- Episode no.: Season 5 Episode 9
- Directed by: Tom Cherones
- Written by: Peter Mehlman
- Production code: 509
- Original air date: November 18, 1993

Guest appearances
- Lisa Edelstein as Karen; Jennifer Coolidge as Jodi; Anthony Cistaro as Joel;

Episode chronology
| ← Previous "The Barber" | Next → "The Cigar Store Indian" |
- Seinfeld season 5

= The Masseuse (Seinfeld) =

"The Masseuse" is the 73rd episode of the NBC sitcom Seinfeld. It is the ninth episode of the fifth season, and first aired on November 18, 1993. In this episode, Jerry wants a massage more than sex from his masseuse girlfriend, while George wants the approval of Jerry's girlfriend more than his own. Elaine struggles with her boyfriend sharing a name with serial killer Joel Rifkin.

==Plot==
Elaine's boyfriend is a handsome gentleman, but he is unfortunately named Joel Rifkin, the same as the notorious serial killer. She indignantly defends him against coworkers' jokes, but is paranoid enough to profile Joel's psychology. Jerry assures her that Joel not having vomited for eight years is normal, since Jerry keeps track of his own vomiting anniversaries. Kramer warns Elaine that serial killers are all adopted, and calls dibs on Elaine's spare ticket to a Giants game.

George has gotten back together with Karen, and, for the sake of showing off his "non-date personality", goes on a double date with Jerry and his masseuse girlfriend Jodi.

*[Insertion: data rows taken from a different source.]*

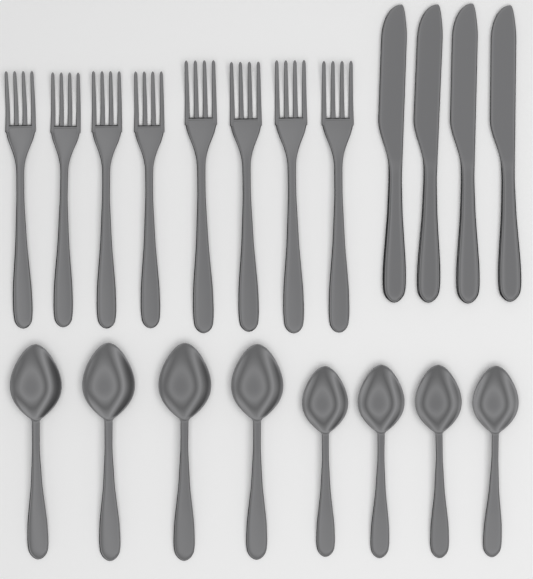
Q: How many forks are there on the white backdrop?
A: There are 8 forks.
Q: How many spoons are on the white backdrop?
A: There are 8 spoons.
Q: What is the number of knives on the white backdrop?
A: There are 4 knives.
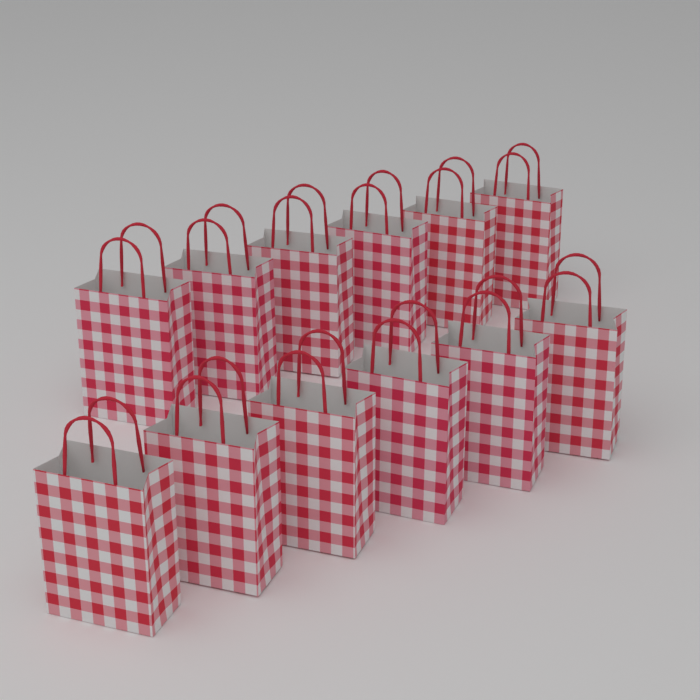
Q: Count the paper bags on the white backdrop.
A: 12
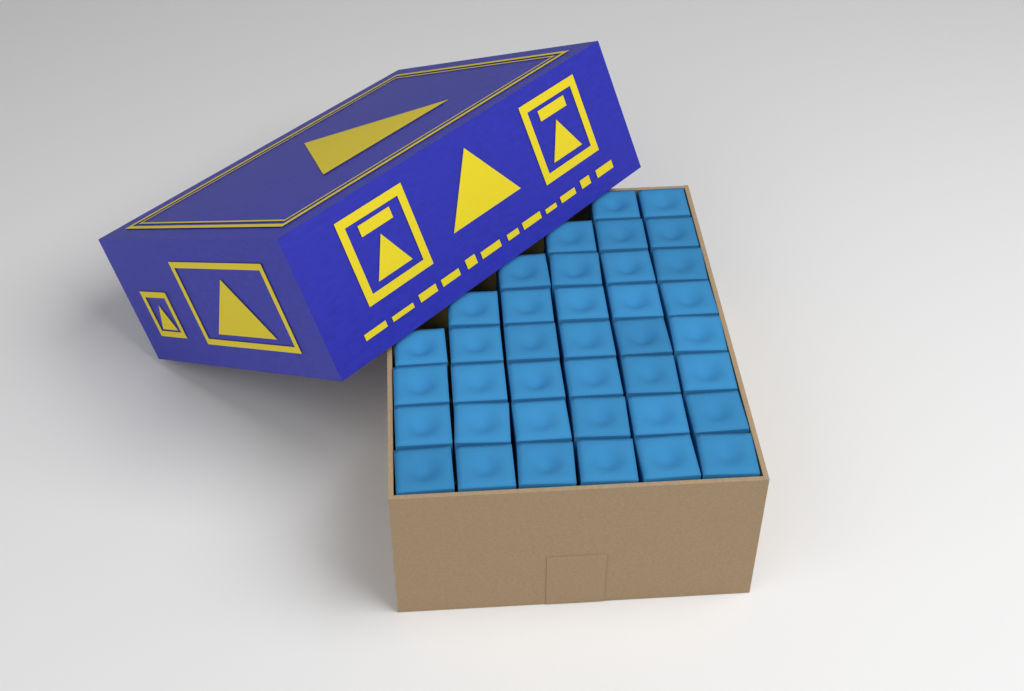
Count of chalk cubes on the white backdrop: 38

Karen is charmed by George while Jodi is plainly annoyed by his company. George sterotypes against attractive women for avoiding traffic tickets, and Jodi calls out his implication that her own sister, who just got ticketed, is not attractive. Jerry, who wants a massage from Jodi more than he does makeouts or sex, oversells his sore muscles to no avail, even as Karen books Jodi's services. Failing to notice he made a poor impression, George fixates on Jodi while ignoring Karen's affection.

Joel grabs Elaine's neck from behind for a surprise massage, frightening her. Elaine admires the names of famous football players, planting the idea of changing her name "for no real reasons".

Jerry notifies George that Jodi outright dislikes him. They find Jodi leaving Jerry's building after giving Kramer a massage, and George insists on carrying her massage table and hailing a taxi for her. Despite his eagerness to please, she remains cold. George's obsession deepens, to Karen's dismay, and he insists that he must be liked by everyone.

Kramer, still in a robe, sensually praises Jodi's massage in lurid detail for Jerry. Jerry explodes in jealousy, and denies him further massages. He takes offense at Kramer having paid for his girlfriend's services.

At the Giants game, Elaine is disturbed to learn that Joel was adopted. Kramer, having forgotten his ID, cannot claim his ticket without paging the ticketholder. The stadium PA calls for "Joel Rifkin", alarming the players and audience alike. As a result, Joel decides to choose a new name for himself, but he and Elaine fall out because their name choices are irreconcilable. Kramer returns from the game, in need of a massage again from diving over seats to catch the game-winning football. Jerry resolves to get his own massage that very night.

George breaks off from making out with Karen to go find Jodi, despite Karen's ultimatum that she likes him and Jodi does not. Meanwhile, Jerry, having put on sensual New Age music, unfolds Jodi's massage table in his apartment, gets on, and forces her hands on him. Jodi cannot go through with the massage, refusing to do so nonconsensually. As she walks out, George arrives to confess his love, realizing that he will never find another woman who hates him this much. With Jerry's blessing, George chases after Jodi.

==Cultural references==
While visiting her boyfriend, Joel Rifkin, Elaine is seen reading an NFL Gameday program. She suggests that many people these days are named "Deion", referencing Deion Sanders.

While brainstorming new first names for Joel, Elaine suggests "O. J." (after O. J. Simpson) as a name that would be less associated with murder. Almost seven months after this episode aired, Simpson was arrested and charged with the double murder of his ex-wife and her friend.

The episode is the first on screen appearance of Golden Globe and two Primetime Emmy Awards actress Jennifer Coolidge.